Segment Start: Data section

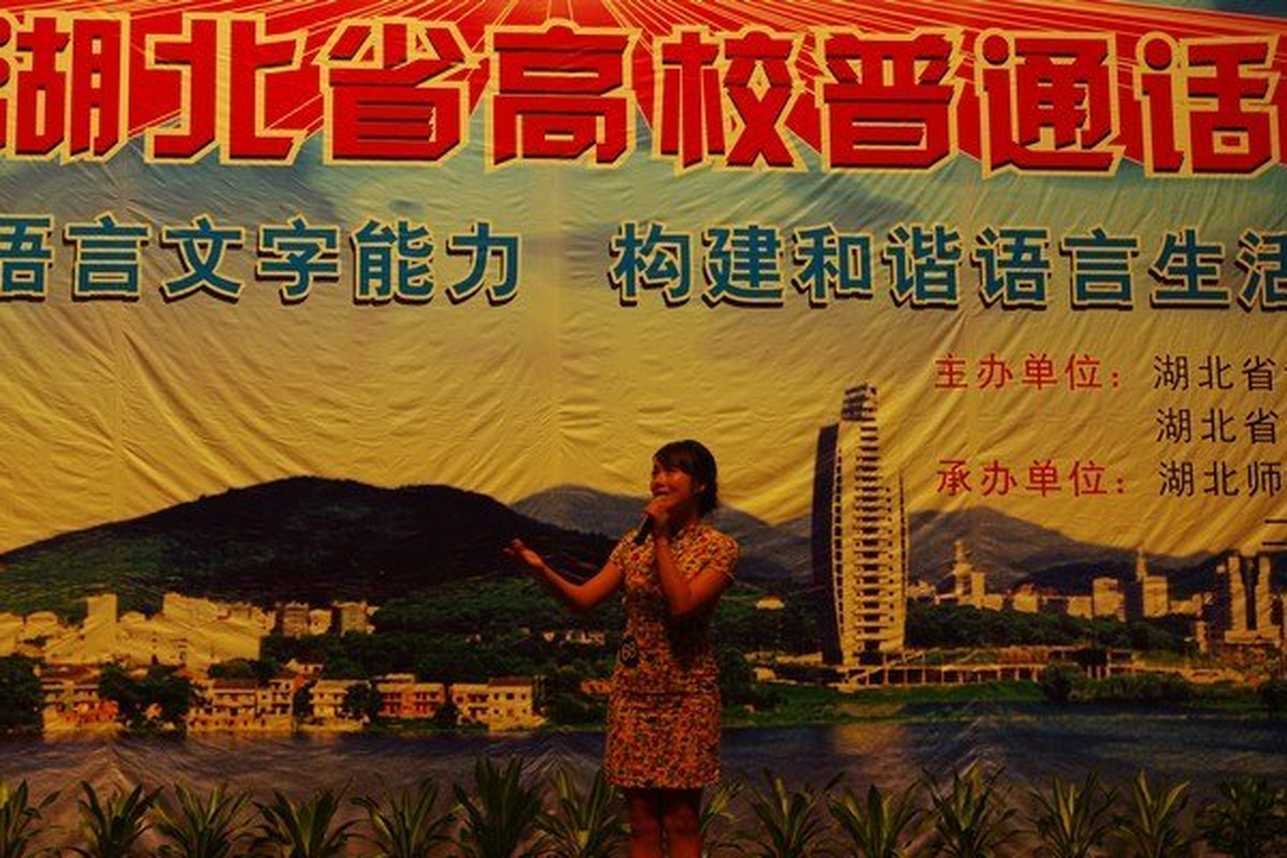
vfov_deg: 21.2
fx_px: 2288
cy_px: 429
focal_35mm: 64
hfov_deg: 31.4
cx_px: 644
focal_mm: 42.5
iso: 200
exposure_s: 1/13
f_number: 8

Segment End: Data section

Work to complete: Please reproduce all the material exactly. Pictures stay out of the copy.

Response to the exercise:
vfov_deg: 21.2
fx_px: 2288
cy_px: 429
focal_35mm: 64
hfov_deg: 31.4
cx_px: 644
focal_mm: 42.5
iso: 200
exposure_s: 1/13
f_number: 8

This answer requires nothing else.